Прямо перед тем как возглавить свою кавалькаду, направлявшуюся по замерзшему морю в сторону ожидавшего ее Барьера, Скотт подошел к Грану, которого с общего согласия не взяли на юг, чтобы избавить от необходимости конкурировать с соотечественниками, и сказал: «Вы юны, у вас вся жизнь впереди. Берегите себя. Удачи, мой мальчик».
Такими были его напутственные слова. Для впечатлительного норвежца они прозвучали как последние слова человека, обреченного на смерть.
К этому моменту Амундсен опережал их на 200 миль.
Пять дней спустя, сразу после Конер-Кэмпа, партия наткнулась на брошенные неисправные мотосани – и одни, и вторые были безнадежно сломаны. «Мечта о том, что машины нам сильно помогут, мертва!» – написал Скотт. Оригинальную идею погубило плохое исполнение.
Потратив тысячи фунтов стерлингов на эти сани, они не взяли с собой ни инструментов, ни достаточного количества запасных частей, и потому механикам приходилось экспериментировать с кустарными приспособлениями. Как сложилась бы судьба экспедиции, окажись в ее составе Скелтон, один из изобретателей мотосаней? Такова цена, которую пришлось заплатить за предательство старого товарища… Одни мотосани к тому времени уже перевезли полторы тонны на расстояние в пятьдесят миль, и, будь британцы предусмотрительнее, они могли бы пройти еще пятьдесят или даже сто миль. Учитывая то, чем закончилась экспедиция, это не так уж и мало.
Безнадежно занесенные снегом, брошенные мотосани стояли как памятник великому прорыву Скотта к современным технологиям (на счету Амундсена – дизельный двигатель «Фрама»). Проблема заключалась в том, что даже после экспедиции «Дискавери» Скотт так и не смог понять специфику выживания в полярных условиях.
Наглядным примером тому стали бедные пони. Совершенно неприспособленные к погодным условиям, они боролись с метелью на расстоянии две тысячи миль от ближайшего места, где растет их пища, – живое свидетельство неспособности Скотта осознать последствия холода, штормовых ветров и непредсказуемой поверхности Антарктики. Возможно, ему не хватало знаний, навыков или даже ума, чтобы успешно использовать технические средства.
Как минимум в течение четырех лет он знал, что вернется в Антарктику. Можно было съездить в Норвегию или в Альпы, научиться кататься на лыжах и водить собачью упряжку, изучить двигатель внутреннего сгорания (в конце концов, он же был специалистом по торпедам) и даже овладеть азами альпинизма. Он не сделал ничего.

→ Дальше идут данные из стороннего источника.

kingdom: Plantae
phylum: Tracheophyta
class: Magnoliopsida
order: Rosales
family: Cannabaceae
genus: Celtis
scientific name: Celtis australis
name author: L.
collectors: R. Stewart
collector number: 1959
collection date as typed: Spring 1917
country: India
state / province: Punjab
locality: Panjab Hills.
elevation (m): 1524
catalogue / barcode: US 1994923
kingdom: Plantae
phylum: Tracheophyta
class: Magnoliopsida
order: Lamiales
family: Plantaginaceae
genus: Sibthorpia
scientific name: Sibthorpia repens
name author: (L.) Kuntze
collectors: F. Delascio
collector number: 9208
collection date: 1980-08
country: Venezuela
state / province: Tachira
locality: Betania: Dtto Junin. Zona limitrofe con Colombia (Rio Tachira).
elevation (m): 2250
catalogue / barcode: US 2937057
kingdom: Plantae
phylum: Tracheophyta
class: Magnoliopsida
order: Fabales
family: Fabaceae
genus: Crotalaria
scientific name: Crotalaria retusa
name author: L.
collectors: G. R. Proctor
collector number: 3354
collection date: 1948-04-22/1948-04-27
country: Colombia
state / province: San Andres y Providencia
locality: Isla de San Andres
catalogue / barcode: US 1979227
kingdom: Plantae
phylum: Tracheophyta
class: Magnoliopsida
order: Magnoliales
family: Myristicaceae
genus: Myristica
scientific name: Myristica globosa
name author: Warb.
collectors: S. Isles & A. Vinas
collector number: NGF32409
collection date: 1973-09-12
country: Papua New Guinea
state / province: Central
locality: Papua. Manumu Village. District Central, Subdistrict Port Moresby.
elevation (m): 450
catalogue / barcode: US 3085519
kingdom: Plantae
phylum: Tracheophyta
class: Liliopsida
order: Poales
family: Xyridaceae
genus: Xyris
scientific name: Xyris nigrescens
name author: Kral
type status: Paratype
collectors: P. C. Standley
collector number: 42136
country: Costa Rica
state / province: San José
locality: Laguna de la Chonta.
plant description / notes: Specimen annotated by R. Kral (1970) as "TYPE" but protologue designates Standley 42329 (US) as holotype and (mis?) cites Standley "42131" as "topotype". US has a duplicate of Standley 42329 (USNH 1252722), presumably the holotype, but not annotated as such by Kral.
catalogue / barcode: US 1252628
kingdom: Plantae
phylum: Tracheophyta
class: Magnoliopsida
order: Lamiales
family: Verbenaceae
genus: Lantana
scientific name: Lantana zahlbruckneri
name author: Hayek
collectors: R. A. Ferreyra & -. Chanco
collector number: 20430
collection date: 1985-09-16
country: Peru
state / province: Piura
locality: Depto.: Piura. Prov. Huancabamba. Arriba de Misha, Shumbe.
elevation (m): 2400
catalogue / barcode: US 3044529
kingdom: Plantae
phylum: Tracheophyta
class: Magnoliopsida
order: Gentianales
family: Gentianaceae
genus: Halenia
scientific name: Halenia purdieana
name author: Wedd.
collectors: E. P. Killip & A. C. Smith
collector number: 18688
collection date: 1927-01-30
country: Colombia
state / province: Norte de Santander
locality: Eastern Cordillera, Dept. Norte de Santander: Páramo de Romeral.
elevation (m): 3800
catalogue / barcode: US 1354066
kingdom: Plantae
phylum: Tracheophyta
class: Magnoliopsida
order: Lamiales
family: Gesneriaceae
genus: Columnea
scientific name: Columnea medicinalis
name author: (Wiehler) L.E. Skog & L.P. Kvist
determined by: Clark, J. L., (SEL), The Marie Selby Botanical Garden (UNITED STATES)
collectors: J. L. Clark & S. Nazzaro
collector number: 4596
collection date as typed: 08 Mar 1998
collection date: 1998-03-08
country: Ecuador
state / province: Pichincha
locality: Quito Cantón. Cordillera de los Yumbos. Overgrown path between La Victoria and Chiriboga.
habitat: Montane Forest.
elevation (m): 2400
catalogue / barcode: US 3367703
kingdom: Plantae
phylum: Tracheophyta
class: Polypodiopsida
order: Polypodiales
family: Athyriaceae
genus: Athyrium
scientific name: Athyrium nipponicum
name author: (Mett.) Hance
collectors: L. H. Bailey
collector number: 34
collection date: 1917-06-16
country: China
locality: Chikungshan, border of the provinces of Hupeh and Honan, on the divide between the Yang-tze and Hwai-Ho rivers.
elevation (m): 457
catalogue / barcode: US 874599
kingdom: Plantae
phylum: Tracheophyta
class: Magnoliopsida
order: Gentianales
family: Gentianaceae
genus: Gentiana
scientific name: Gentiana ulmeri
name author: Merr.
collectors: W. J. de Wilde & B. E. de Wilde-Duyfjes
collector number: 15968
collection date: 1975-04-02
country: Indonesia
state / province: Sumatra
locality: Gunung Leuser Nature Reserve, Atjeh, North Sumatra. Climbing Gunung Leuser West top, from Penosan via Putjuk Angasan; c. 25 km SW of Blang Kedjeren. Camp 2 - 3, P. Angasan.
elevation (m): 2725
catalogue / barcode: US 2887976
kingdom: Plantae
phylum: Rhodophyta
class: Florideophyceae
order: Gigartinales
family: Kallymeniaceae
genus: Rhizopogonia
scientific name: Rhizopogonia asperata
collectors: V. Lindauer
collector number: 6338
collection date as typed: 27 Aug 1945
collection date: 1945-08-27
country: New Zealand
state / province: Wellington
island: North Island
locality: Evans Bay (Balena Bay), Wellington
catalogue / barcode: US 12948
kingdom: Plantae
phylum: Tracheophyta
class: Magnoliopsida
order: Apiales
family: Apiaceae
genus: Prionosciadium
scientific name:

Его некомпетентность проявилась и в большинстве элементов снаряжения. Скотт ничему не учился, оставаясь приверженцем привычных вещей. Он по-прежнему не признавал ни мехов, ни анораков, используя такое же неэффективное обмундирование с отдельными капюшонами, от которого так настрадалась в свое время экспедиция «Дискавери». Его палатки без пришитого пола набрасывались на несуразный каркас и напоминали индейский вигвам, их было трудно устанавливать в штормовой ветер. А что касается способов передвижения, то Скотт не доверял ни пони, ни лыжам, ни собакам, ни мотосаням, по-настоящему веруя только в человеческие усилия.